Elle réunissait en sa personne tout ce qui séduit dans les femmes américaines, sans aucune des ombres qui ternissent l'éclat de leurs vertus. On l'eût prise pour une Européenne aux passions ardentes, à l'imagination vive, Italienne par les sens, Française par le coeur; et cette femme, Américaine par sa raison, vivait au sein d'une société morale et religieuse!
J'avais vu quelquefois ses yeux se mouiller de pleurs au récit d'une action généreuse, à la voix lamentable d'un malheureux, au charme d'une touchante harmonie, mais un hasard fortuné vint me révéler toute la bonté de son coeur.
Chapitre VI
L'Alms-House de Baltimore
J'avais remarqué que souvent, à la même heure du jour, Marie sortait seule. Ce fait n'avait en lui-même rien qui pût me surprendre, l'usage américain permettant aux jeunes filles de parcourir la ville sans être accompagnées, soit pour se promener, soit pour visiter leurs amies; mais ce n'étaient point les promenades publiques qui attiraient Marie, car je ne l'y voyais jamais; et comme elle ne recevait aucune visite, il n'était pas vraisemblable qu'elle en eût à faire.
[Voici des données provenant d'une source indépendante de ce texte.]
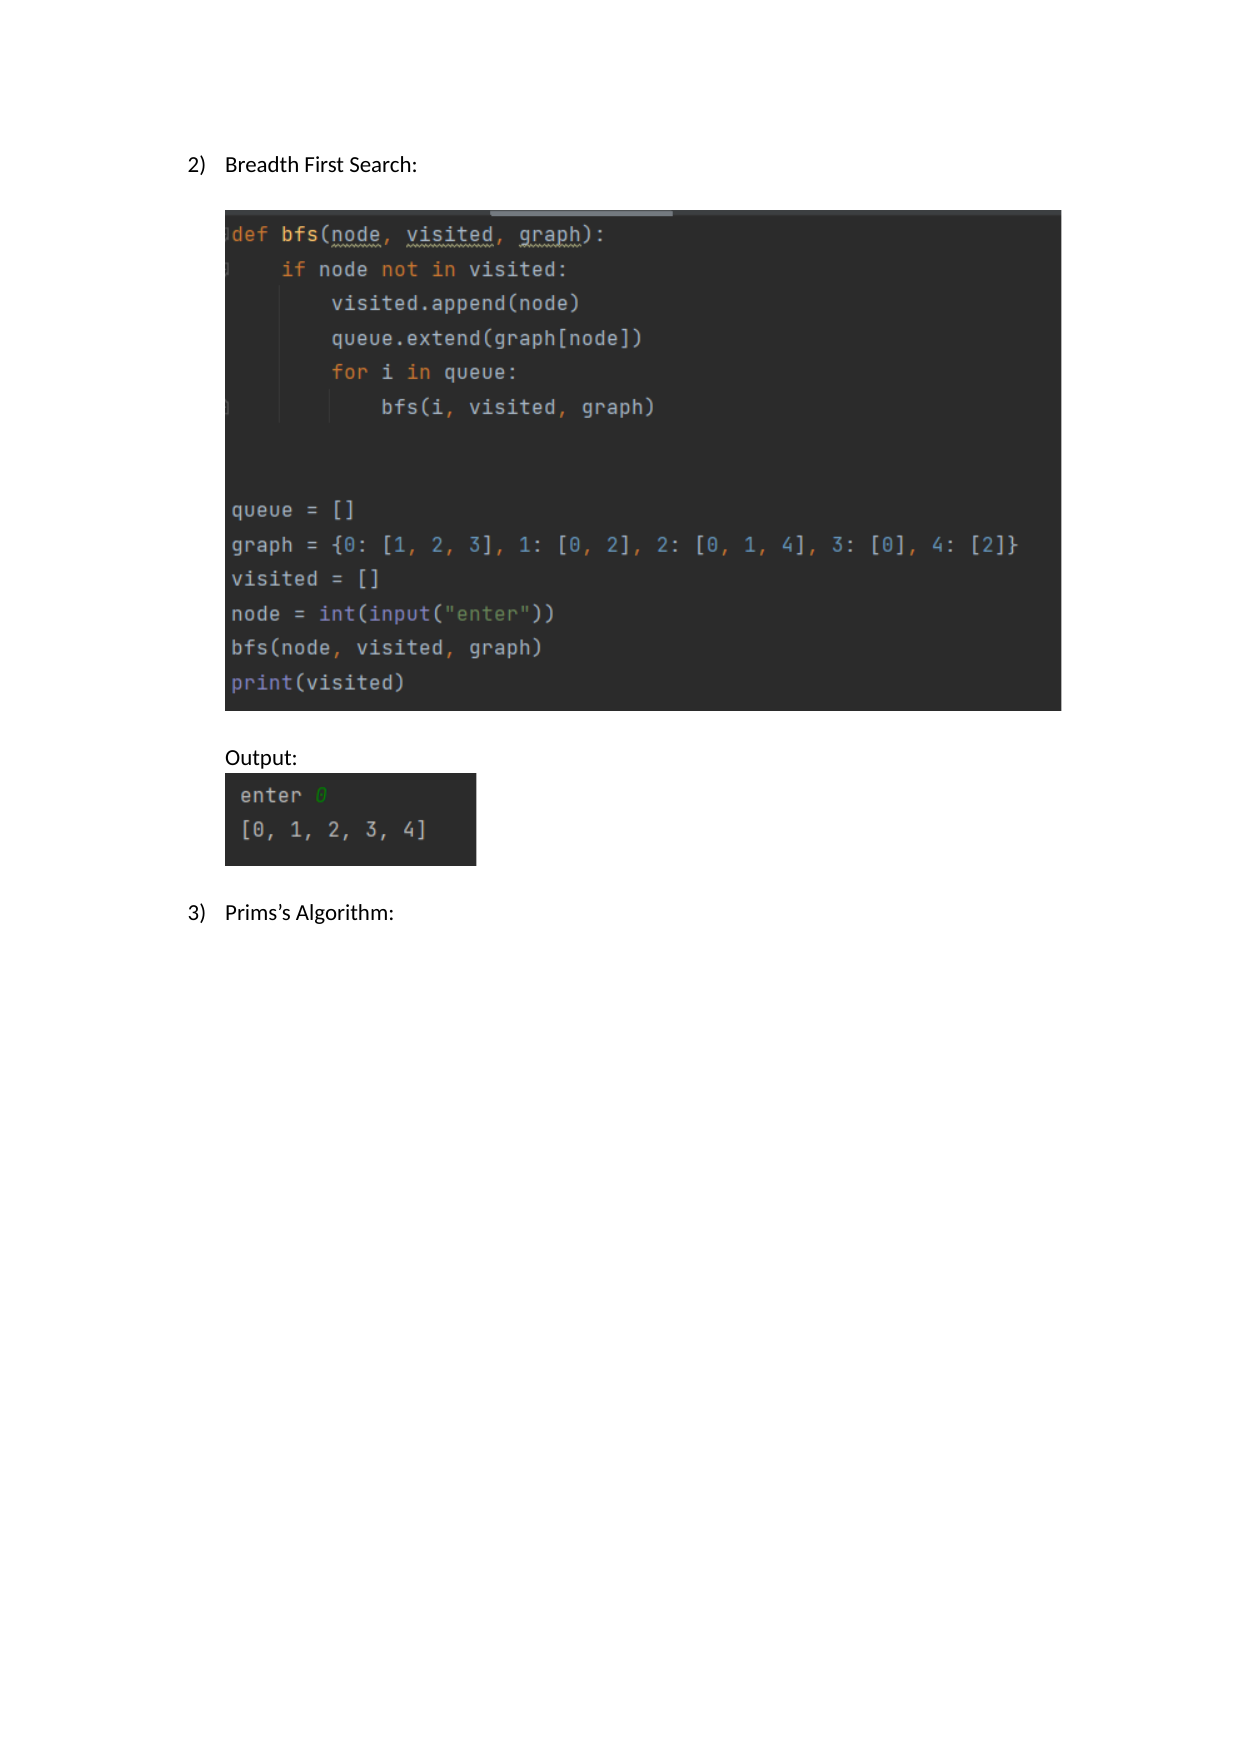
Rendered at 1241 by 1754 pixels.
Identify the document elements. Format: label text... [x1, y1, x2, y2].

list Breadth First Search: [187, 150, 1090, 178]
picture [225, 773, 477, 866]
list Prims’s Algorithm: [187, 898, 1090, 926]
picture [225, 210, 1062, 711]
list Output: [225, 743, 1090, 771]
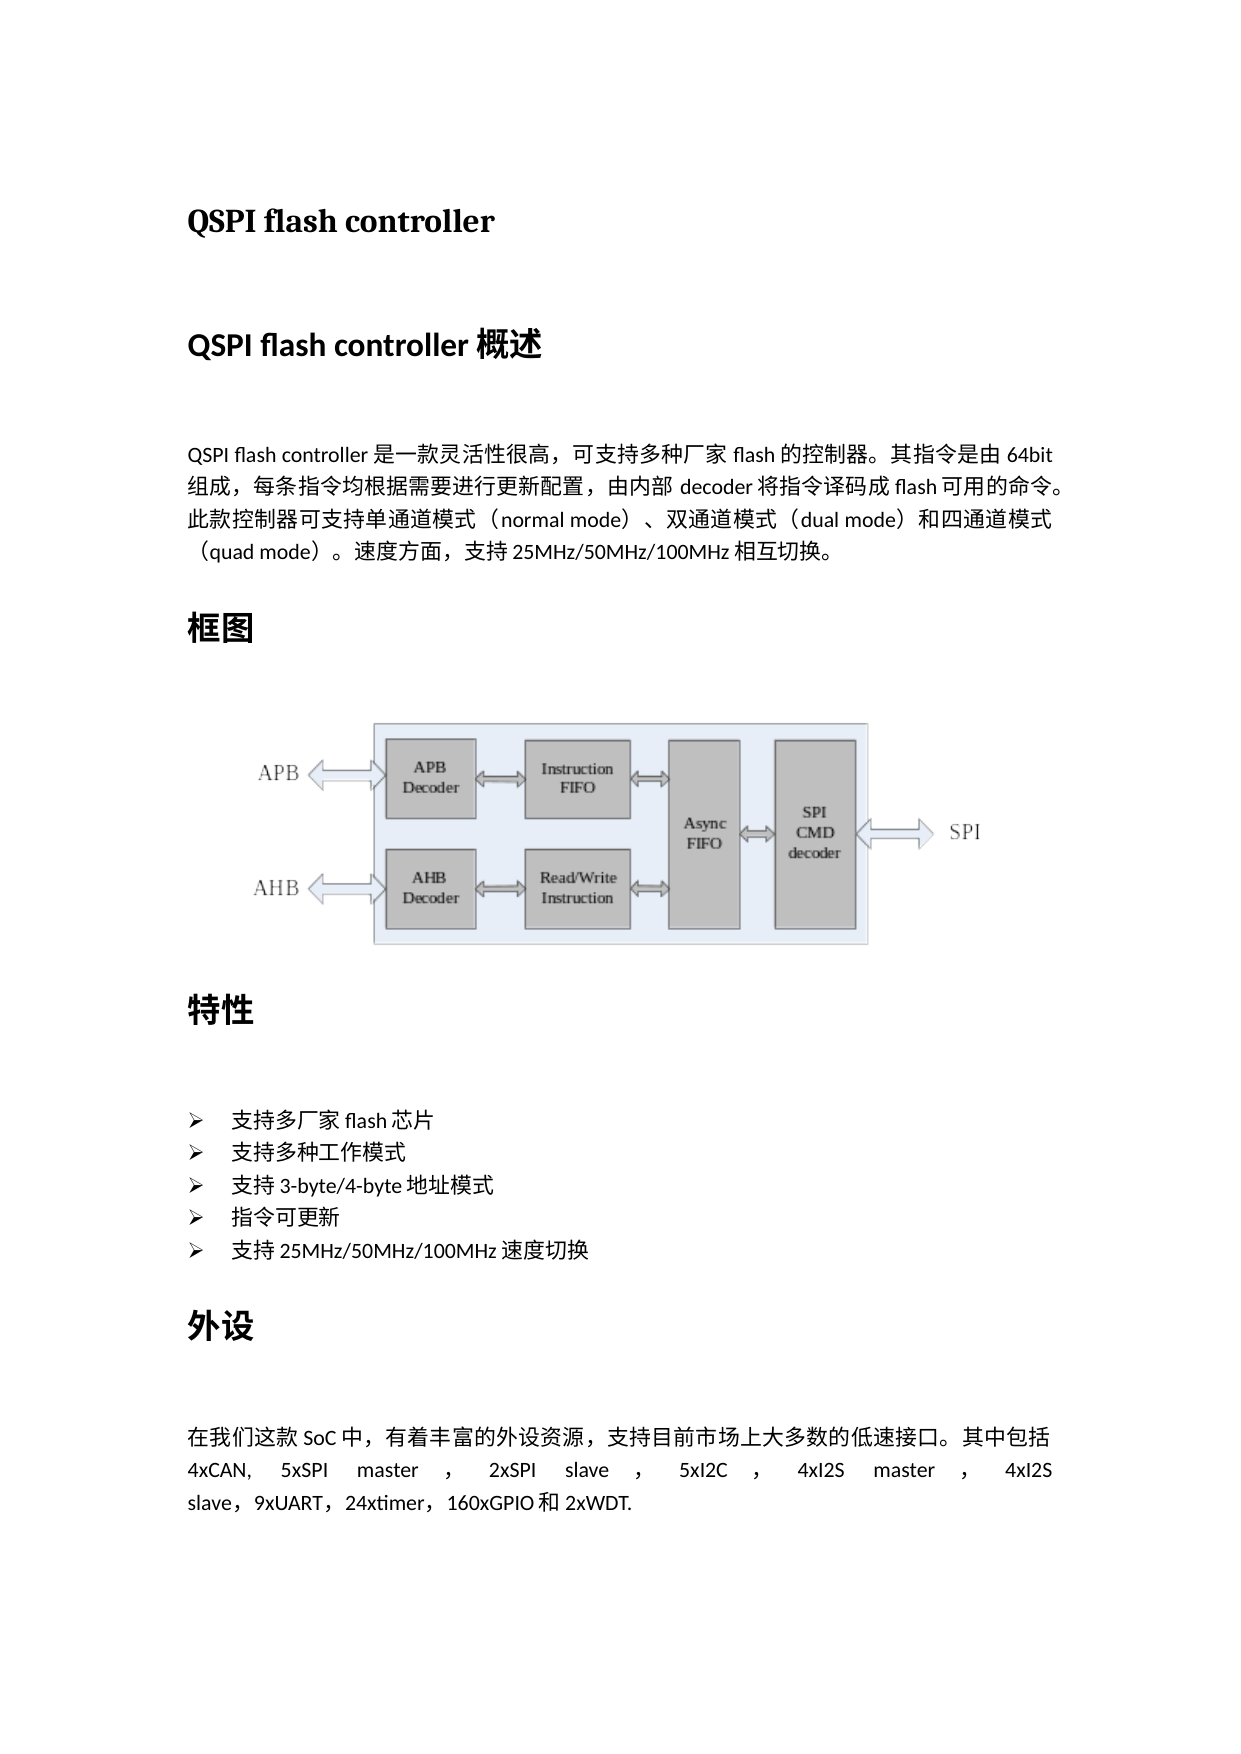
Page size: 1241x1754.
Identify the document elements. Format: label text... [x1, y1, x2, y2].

En réfléchissant aux longues heures de son absence, je ne pus me préserver du soupçon qu'elles étaient consacrées à un tendre intérêt du coeur… Mon amour pour Marie me fut révélé par un sentiment jaloux.
Un jour, l'ayant vue s'éloigner à l'heure accoutumée, j'éprouvai je ne sais quelle agitation intérieure, que je pris pour la voix d'un sinistre pressentiment: où est l'homme fort qui, dans ses tourments d'amour, n'a jamais connu la faiblesse d'un mouvement superstitieux? Je m'imaginai que la douleur secrète dont mon âme était saisie m'avertissait d'un malheur affreux et présent; la tête pleine de fantômes et le coeur de passions, je m'élançai sur les traces de Marie; mais déjà elle avait disparu… Je m'arrêtai pensif et troublé… j'eus honte alors du vil espionnage auquel je me livrais; au lieu de poursuivre mes recherches dans la ville, j'entrai dans la première voie qui conduisait hors de ses murs, et marchai à grands pas, comme un méchant qui fuit le théâtre de son crime.
J'avais fait environ un mille sur une route bordée de chaque côté par une haute forêt, lorsque j'aperçus à ma droite un vaste édifice sur le fronton duquel étaient écrits ces mots: Alms- House [28].
Souvent, à Baltimore, j'avais entendu vanter cet établissement charitable; je n'éprouvais en ce moment aucune curiosité de le connaître; cependant je ne sais quel instinct secret m'attira dans cet asile de souffrances, comme si l'aspect des douleurs d'autrui était propre à soulager la mienne, J'entre… que vois-je? ô ciel! la fille de Nelson donnant des soins aux malheureux! Eh quoi! c'est ici que Marie… — Cette exclamation m'échappa comme un remords: car la cause de ces absences mystérieuses se révélait à mes yeux. Cependant la honte de mes odieux soupçons s'effaça dans le bonheur que me fit éprouver la certitude de leur injustice. À mon aspect, la vierge se colora d'une charmante rougeur. — Oui, s'écrièrent plusieurs voix faibles et plaintives, Marie Nelson est notre bon génie; elle sait des secrets pour guérir toutes les plaies de l'âme; son nom est béni parmi nous!
Chacune de ces paroles allait à mon coeur; je dis à Marie: — Je désire voir l'hospice: voudrez-vous me servir de guide à travers les misères de l'humanité? — Elle me fit un signe d'assentiment.
Je compris en ce moment combien il est facile d'être bon, quand on est heureux. Affligé, j'envisageais le mal d'autrui pour me distraire du mien; délivré de ma peine, j'allais voir des infortunes, mais c'était pour y compatir. Je connus alors l'emploi de ces longues heures qui avaient tant inquiété mon coeur. La fille de Nelson parcourait les salles, les corridors, les dortoirs de la maison, comme si cet asile charitable eût été sa demeure de chaque jour; tous les détours lui en étaient familiers; tous les gardiens s'inclinaient devant elle; toutes les douleurs se taisaient à son aspect.